"I Am Here" 2009
Colorado Springs, Colorado
As we unpacked and got settled into our new apartment I set the intention that in 2009 I would make more time to paint. Not knowing anyone but each other, and no longer having a house and a yard to maintain, I would have more time to dedicate to my creative expression. I think back to my younger self just 11 months ago and I smile as I reflect on the fact that I had no idea what was in store for me when I got here!
Colorado is an adventurous state with many of its residents being avid outdoor types. But navigating the Denver art scene is an adventure in itself! And I have only just begun to scratch the proverbial surface of artists to meet and galleries and museums to explore. Michigan has its renowned Detroit Institute of Art museum and metro-Detroit is peppered with the occasional art gallery. But there is nothing comparable to the Sante Fe and Rino art districts. Imagine my joy as I began to learn what a vibrant art community Denver has!

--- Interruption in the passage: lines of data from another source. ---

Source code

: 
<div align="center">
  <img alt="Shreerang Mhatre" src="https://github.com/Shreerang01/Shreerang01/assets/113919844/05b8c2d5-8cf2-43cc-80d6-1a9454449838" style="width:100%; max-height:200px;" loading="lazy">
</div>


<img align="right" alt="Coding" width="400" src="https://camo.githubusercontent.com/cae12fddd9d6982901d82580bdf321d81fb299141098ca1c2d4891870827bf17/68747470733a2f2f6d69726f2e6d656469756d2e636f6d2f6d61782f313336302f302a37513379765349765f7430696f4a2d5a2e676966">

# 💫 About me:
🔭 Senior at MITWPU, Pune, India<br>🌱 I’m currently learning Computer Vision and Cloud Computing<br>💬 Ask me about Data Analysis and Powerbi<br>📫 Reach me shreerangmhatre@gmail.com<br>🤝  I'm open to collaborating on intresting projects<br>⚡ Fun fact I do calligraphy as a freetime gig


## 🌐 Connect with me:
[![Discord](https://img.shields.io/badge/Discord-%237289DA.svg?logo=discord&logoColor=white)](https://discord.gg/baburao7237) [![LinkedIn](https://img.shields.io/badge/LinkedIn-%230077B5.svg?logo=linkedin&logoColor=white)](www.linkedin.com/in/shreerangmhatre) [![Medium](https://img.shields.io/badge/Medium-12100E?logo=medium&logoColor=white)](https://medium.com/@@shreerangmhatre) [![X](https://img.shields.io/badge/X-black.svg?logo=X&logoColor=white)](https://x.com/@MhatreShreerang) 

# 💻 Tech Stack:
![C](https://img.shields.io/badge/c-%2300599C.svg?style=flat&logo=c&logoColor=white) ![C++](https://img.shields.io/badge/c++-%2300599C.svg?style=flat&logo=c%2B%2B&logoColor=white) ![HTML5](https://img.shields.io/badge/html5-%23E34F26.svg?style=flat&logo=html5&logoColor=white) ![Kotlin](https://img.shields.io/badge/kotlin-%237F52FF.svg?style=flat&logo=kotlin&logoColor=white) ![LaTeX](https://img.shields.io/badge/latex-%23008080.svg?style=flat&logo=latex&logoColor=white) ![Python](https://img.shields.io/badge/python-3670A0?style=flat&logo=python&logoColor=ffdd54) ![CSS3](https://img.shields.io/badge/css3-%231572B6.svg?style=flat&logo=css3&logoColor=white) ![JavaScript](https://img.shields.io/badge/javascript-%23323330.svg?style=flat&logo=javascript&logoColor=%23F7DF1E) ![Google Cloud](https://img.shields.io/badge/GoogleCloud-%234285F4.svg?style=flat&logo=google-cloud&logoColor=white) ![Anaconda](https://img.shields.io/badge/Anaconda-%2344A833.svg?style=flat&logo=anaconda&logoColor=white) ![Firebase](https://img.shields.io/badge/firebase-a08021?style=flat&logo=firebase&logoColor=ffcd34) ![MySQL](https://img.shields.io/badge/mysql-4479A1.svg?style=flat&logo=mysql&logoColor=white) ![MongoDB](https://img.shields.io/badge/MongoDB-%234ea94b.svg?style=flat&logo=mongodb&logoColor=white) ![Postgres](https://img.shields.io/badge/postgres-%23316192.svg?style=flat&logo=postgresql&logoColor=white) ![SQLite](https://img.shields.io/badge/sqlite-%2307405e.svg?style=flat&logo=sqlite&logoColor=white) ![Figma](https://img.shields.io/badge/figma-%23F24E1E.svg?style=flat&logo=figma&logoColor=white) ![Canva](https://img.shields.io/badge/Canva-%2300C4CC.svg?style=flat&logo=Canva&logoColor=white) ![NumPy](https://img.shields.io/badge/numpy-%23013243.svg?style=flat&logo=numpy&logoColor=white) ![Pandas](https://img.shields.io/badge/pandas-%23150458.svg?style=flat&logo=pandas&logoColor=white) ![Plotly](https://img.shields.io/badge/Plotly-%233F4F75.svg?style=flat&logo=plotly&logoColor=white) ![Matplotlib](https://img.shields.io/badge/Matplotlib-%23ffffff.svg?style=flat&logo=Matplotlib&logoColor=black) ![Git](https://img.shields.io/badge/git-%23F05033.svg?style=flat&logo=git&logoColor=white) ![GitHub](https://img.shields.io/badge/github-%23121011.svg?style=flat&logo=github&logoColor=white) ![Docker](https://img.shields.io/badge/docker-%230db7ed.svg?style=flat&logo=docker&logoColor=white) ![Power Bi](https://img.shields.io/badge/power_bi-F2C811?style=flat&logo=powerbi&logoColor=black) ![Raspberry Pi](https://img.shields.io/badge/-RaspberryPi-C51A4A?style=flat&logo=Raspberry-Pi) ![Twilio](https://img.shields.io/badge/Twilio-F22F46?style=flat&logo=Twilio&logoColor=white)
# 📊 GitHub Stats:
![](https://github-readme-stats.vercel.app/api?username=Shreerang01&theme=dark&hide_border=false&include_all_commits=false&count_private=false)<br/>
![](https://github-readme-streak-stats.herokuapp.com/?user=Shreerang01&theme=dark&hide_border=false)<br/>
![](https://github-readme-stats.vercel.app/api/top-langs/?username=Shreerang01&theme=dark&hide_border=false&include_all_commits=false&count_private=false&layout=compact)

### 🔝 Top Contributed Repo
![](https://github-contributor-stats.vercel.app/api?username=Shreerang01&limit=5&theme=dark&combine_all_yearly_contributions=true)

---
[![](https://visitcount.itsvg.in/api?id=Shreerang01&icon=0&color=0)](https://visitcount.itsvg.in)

I’ve been painting on and off my entire life, but it wasn’t until I moved to Denver that I had the opportunity to start showing my work. If you would have told me a year ago that I’d spend 2009 participating in multiple group art shows and that I’d close the year with a two month solo art exhibit I wouldn’t have believed you. I had no frame of reference from where I came from that the experiences I’ve had this year were possible.
As 2010 approaches I am excited with anxious anticipation for what the New Year has in store. So much so that sometimes it’s hard to live in the moment. There is so much I want to do, to see, to experience that I feel this sense of urgency. I want to do it all and I want to do it now! I’m almost overwhelmed with the choices and paths that lay before me. I could pursue so many different avenues, and while each one would be different, they would each be an adventure I would never forget.
While 2009 has been the best year of my life, I am confident that 2010 will be even better. But I have to remember that I’m here, in this moment, and that it’s really all I have. Yesterday is over and I don’t know what tomorrow will bring. But I’m here – living, learning, and loving everything I can about life.